All of the data is to be set down again without alteration.

═════ Supplied data

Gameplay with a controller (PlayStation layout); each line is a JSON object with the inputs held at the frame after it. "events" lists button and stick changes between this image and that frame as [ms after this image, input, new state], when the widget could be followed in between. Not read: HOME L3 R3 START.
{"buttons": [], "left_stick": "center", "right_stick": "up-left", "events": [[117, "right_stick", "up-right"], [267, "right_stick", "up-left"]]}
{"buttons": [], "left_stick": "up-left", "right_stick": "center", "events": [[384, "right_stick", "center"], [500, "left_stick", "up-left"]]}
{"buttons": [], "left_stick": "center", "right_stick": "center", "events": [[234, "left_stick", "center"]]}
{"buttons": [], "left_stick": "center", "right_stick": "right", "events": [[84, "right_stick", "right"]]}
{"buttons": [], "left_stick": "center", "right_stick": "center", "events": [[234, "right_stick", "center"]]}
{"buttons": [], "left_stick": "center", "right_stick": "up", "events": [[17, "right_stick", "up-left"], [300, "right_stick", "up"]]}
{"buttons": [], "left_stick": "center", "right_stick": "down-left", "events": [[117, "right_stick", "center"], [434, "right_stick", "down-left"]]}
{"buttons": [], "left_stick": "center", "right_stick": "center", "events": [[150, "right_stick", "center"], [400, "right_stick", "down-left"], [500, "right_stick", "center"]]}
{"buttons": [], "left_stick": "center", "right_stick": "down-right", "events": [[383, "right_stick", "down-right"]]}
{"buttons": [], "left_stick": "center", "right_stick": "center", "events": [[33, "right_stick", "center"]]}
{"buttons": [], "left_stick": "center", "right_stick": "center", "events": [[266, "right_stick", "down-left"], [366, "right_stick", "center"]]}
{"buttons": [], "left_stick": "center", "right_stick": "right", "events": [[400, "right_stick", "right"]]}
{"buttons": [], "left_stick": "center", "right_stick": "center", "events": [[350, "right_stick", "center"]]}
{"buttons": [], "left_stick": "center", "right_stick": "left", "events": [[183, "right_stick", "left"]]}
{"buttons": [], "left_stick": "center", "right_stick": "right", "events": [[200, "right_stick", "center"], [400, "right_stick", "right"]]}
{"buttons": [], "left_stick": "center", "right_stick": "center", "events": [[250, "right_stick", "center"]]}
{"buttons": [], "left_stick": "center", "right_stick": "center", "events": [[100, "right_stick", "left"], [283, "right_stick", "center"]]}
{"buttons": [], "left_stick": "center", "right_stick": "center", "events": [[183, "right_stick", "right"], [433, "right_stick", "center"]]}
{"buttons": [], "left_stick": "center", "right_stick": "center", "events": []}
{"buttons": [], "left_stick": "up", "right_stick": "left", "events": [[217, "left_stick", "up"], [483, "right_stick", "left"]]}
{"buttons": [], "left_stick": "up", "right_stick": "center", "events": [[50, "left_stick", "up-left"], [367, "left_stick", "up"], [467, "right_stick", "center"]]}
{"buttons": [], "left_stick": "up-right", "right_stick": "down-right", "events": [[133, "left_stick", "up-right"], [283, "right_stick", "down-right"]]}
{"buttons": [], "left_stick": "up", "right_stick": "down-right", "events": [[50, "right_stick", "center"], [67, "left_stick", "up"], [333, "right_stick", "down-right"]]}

══════════

▸ **Expected answer**
Gameplay with a controller (PlayStation layout); each line is a JSON object with the inputs held at the frame after it. "events" lists button and stick changes between this image and that frame as [ms after this image, input, new state], when the widget could be followed in between. Not read: HOME L3 R3 START.
{"buttons": [], "left_stick": "center", "right_stick": "up-left", "events": [[117, "right_stick", "up-right"], [267, "right_stick", "up-left"]]}
{"buttons": [], "left_stick": "up-left", "right_stick": "center", "events": [[384, "right_stick", "center"], [500, "left_stick", "up-left"]]}
{"buttons": [], "left_stick": "center", "right_stick": "center", "events": [[234, "left_stick", "center"]]}
{"buttons": [], "left_stick": "center", "right_stick": "right", "events": [[84, "right_stick", "right"]]}
{"buttons": [], "left_stick": "center", "right_stick": "center", "events": [[234, "right_stick", "center"]]}
{"buttons": [], "left_stick": "center", "right_stick": "up", "events": [[17, "right_stick", "up-left"], [300, "right_stick", "up"]]}
{"buttons": [], "left_stick": "center", "right_stick": "down-left", "events": [[117, "right_stick", "center"], [434, "right_stick", "down-left"]]}
{"buttons": [], "left_stick": "center", "right_stick": "center", "events": [[150, "right_stick", "center"], [400, "right_stick", "down-left"], [500, "right_stick", "center"]]}
{"buttons": [], "left_stick": "center", "right_stick": "down-right", "events": [[383, "right_stick", "down-right"]]}
{"buttons": [], "left_stick": "center", "right_stick": "center", "events": [[33, "right_stick", "center"]]}
{"buttons": [], "left_stick": "center", "right_stick": "center", "events": [[266, "right_stick", "down-left"], [366, "right_stick", "center"]]}
{"buttons": [], "left_stick": "center", "right_stick": "right", "events": [[400, "right_stick", "right"]]}
{"buttons": [], "left_stick": "center", "right_stick": "center", "events": [[350, "right_stick", "center"]]}
{"buttons": [], "left_stick": "center", "right_stick": "left", "events": [[183, "right_stick", "left"]]}
{"buttons": [], "left_stick": "center", "right_stick": "right", "events": [[200, "right_stick", "center"], [400, "right_stick", "right"]]}
{"buttons": [], "left_stick": "center", "right_stick": "center", "events": [[250, "right_stick", "center"]]}
{"buttons": [], "left_stick": "center", "right_stick": "center", "events": [[100, "right_stick", "left"], [283, "right_stick", "center"]]}
{"buttons": [], "left_stick": "center", "right_stick": "center", "events": [[183, "right_stick", "right"], [433, "right_stick", "center"]]}
{"buttons": [], "left_stick": "center", "right_stick": "center", "events": []}
{"buttons": [], "left_stick": "up", "right_stick": "left", "events": [[217, "left_stick", "up"], [483, "right_stick", "left"]]}
{"buttons": [], "left_stick": "up", "right_stick": "center", "events": [[50, "left_stick", "up-left"], [367, "left_stick", "up"], [467, "right_stick", "center"]]}
{"buttons": [], "left_stick": "up-right", "right_stick": "down-right", "events": [[133, "left_stick", "up-right"], [283, "right_stick", "down-right"]]}
{"buttons": [], "left_stick": "up", "right_stick": "down-right", "events": [[50, "right_stick", "center"], [67, "left_stick", "up"], [333, "right_stick", "down-right"]]}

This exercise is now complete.